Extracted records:
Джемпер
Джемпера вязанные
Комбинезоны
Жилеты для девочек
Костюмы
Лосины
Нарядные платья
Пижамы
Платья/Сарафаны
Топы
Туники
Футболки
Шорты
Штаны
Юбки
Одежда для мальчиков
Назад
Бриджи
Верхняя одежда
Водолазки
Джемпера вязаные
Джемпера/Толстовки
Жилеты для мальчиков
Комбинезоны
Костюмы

Exercise requirements: The data should be written out again in full, exactly as it stands.

Exercise result:
Джемпер
Джемпера вязанные
Комбинезоны
Жилеты для девочек
Костюмы
Лосины
Нарядные платья
Пижамы
Платья/Сарафаны
Топы
Туники
Футболки
Шорты
Штаны
Юбки
Одежда для мальчиков
Назад
Бриджи
Верхняя одежда
Водолазки
Джемпера вязаные
Джемпера/Толстовки
Жилеты для мальчиков
Комбинезоны
Костюмы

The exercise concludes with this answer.